Exercise instructions
Return all of the entries exactly, but do not include the pictures.

--- Provided records Enclosed Below ---

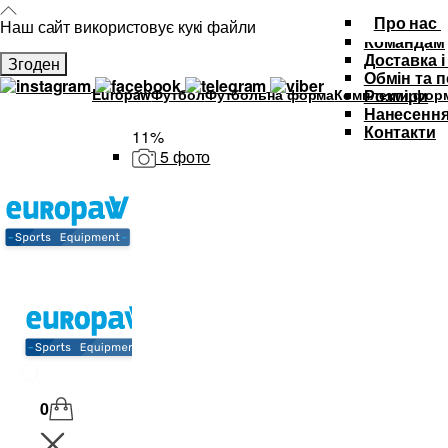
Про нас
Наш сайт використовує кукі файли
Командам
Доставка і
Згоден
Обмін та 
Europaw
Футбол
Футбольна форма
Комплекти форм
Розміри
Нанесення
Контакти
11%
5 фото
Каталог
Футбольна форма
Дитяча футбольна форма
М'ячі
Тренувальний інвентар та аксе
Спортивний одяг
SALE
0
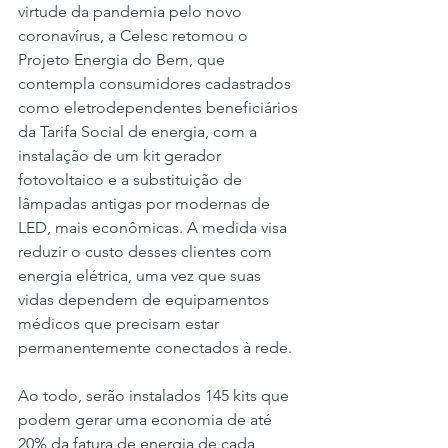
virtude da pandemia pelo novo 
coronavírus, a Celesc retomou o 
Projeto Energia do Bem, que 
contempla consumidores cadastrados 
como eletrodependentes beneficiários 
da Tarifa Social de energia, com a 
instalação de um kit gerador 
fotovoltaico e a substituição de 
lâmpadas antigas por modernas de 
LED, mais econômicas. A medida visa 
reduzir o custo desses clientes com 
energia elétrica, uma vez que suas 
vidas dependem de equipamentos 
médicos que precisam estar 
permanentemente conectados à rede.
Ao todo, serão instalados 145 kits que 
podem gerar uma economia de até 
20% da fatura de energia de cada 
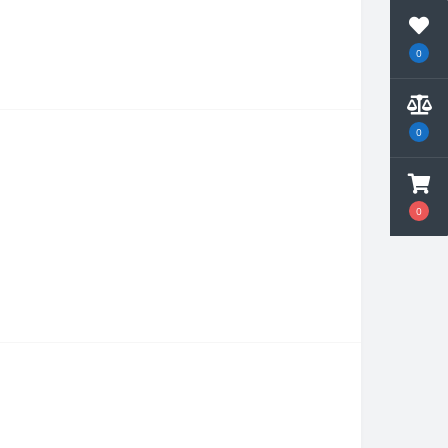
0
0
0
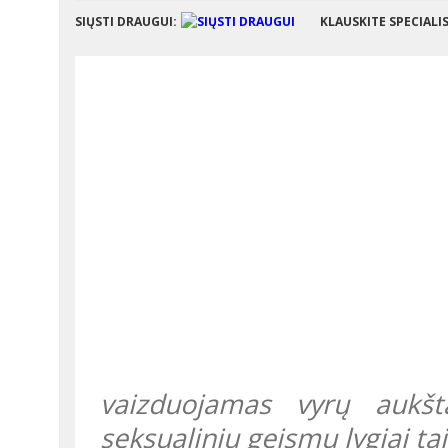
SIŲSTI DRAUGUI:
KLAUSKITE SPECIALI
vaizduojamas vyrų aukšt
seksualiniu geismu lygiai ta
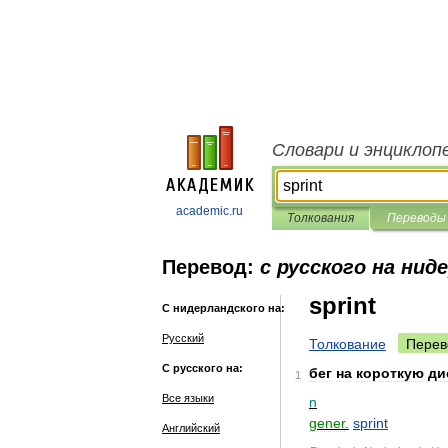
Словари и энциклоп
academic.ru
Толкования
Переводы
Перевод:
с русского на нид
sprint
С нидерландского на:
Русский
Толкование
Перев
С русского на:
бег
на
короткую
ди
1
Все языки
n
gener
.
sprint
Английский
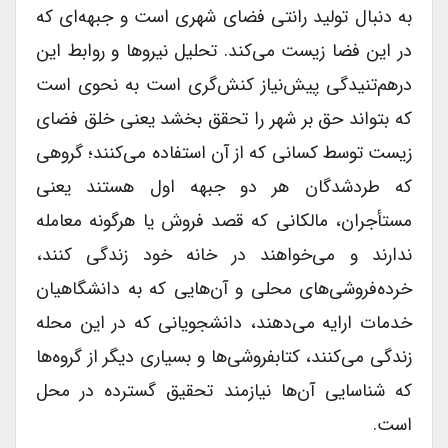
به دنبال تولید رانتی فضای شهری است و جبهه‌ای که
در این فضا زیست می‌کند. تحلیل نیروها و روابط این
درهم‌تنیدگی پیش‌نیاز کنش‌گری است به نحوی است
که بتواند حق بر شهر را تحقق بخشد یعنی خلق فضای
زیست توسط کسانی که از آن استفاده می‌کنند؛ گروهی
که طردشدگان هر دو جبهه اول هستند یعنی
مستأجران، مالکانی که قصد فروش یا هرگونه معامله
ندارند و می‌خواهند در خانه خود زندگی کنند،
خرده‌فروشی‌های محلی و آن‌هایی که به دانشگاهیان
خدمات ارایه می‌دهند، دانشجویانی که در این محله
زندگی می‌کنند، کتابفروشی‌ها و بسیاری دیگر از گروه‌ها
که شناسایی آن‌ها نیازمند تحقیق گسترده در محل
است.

--- End of Enclosed Provided records ---

Written answer
Про нас
Наш сайт використовує кукі файли
Командам
Доставка і
Згоден
Обмін та 
Europaw
Футбол
Футбольна форма
Комплекти форм
Розміри
Нанесення
Контакти
11%
5 фото
Каталог
Футбольна форма
Дитяча футбольна форма
М'ячі
Тренувальний інвентар та аксе
Спортивний одяг
SALE
0
virtude da pandemia pelo novo 
coronavírus, a Celesc retomou o 
Projeto Energia do Bem, que 
contempla consumidores cadastrados 
como eletrodependentes beneficiários 
da Tarifa Social de energia, com a 
instalação de um kit gerador 
fotovoltaico e a substituição de 
lâmpadas antigas por modernas de 
LED, mais econômicas. A medida visa 
reduzir o custo desses clientes com 
energia elétrica, uma vez que suas 
vidas dependem de equipamentos 
médicos que precisam estar 
permanentemente conectados à rede.
Ao todo, serão instalados 145 kits que 
podem gerar uma economia de até 
20% da fatura de energia de cada 
0
0
0
SIŲSTI DRAUGUI:
KLAUSKITE SPECIALI
vaizduojamas vyrų aukšt
seksualiniu geismu lygiai ta
Словари и энциклоп
academic.ru
Толкования
Переводы
Перевод:
с русского на нид
sprint
С нидерландского на:
Русский
Толкование
Перев
С русского на:
бег
на
короткую
ди
1
Все языки
n
gener
.
sprint
Английский
به دنبال تولید رانتی فضای شهری است و جبهه‌ای که
در این فضا زیست می‌کند. تحلیل نیروها و روابط این
درهم‌تنیدگی پیش‌نیاز کنش‌گری است به نحوی است
که بتواند حق بر شهر را تحقق بخشد یعنی خلق فضای
زیست توسط کسانی که از آن استفاده می‌کنند؛ گروهی
که طردشدگان هر دو جبهه اول هستند یعنی
مستأجران، مالکانی که قصد فروش یا هرگونه معامله
ندارند و می‌خواهند در خانه خود زندگی کنند،
خرده‌فروشی‌های محلی و آن‌هایی که به دانشگاهیان
خدمات ارایه می‌دهند، دانشجویانی که در این محله
زندگی می‌کنند، کتابفروشی‌ها و بسیاری دیگر از گروه‌ها
که شناسایی آن‌ها نیازمند تحقیق گسترده در محل
است.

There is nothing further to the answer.